── Data for analysis ──
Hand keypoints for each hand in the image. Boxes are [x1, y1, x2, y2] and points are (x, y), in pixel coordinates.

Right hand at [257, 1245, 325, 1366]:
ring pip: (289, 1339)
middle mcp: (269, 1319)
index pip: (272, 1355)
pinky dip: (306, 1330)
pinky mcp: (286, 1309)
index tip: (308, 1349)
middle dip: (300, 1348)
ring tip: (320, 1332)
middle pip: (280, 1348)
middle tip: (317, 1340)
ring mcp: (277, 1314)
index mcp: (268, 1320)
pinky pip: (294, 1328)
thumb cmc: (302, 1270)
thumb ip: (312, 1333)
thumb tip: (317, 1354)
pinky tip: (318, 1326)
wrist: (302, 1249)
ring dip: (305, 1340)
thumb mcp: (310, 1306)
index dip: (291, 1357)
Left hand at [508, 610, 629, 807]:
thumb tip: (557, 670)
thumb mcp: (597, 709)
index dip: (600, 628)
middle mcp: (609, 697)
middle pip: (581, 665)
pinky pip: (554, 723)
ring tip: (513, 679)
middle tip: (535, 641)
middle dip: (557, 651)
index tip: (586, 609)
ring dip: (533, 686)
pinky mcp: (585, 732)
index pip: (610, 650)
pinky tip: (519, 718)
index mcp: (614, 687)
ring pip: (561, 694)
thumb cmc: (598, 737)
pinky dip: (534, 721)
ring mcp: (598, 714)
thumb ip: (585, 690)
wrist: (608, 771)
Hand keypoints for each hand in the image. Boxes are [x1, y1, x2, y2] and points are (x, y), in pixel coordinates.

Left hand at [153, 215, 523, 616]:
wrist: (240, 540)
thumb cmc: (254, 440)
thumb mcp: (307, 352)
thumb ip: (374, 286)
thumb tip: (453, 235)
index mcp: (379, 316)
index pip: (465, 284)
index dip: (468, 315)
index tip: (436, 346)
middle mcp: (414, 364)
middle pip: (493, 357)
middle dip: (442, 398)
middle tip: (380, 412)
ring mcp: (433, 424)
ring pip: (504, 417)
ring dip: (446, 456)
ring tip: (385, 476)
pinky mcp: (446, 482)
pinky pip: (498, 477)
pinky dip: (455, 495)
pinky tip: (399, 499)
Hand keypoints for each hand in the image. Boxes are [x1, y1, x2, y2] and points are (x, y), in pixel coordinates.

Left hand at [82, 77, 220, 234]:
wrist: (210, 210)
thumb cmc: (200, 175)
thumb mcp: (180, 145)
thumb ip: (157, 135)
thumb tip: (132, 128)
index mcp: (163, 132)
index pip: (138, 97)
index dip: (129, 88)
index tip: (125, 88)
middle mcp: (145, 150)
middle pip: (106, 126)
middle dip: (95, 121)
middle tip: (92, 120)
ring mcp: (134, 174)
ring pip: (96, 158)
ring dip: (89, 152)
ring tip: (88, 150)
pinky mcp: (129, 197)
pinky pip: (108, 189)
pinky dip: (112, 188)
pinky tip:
───
» What to produce: Where does "Left" appear in the records above? Copy every line that has it.

» Answer for the task:
Left hand at [508, 610, 629, 807]:
Left hand at [153, 215, 523, 616]:
Left hand at [82, 77, 220, 234]:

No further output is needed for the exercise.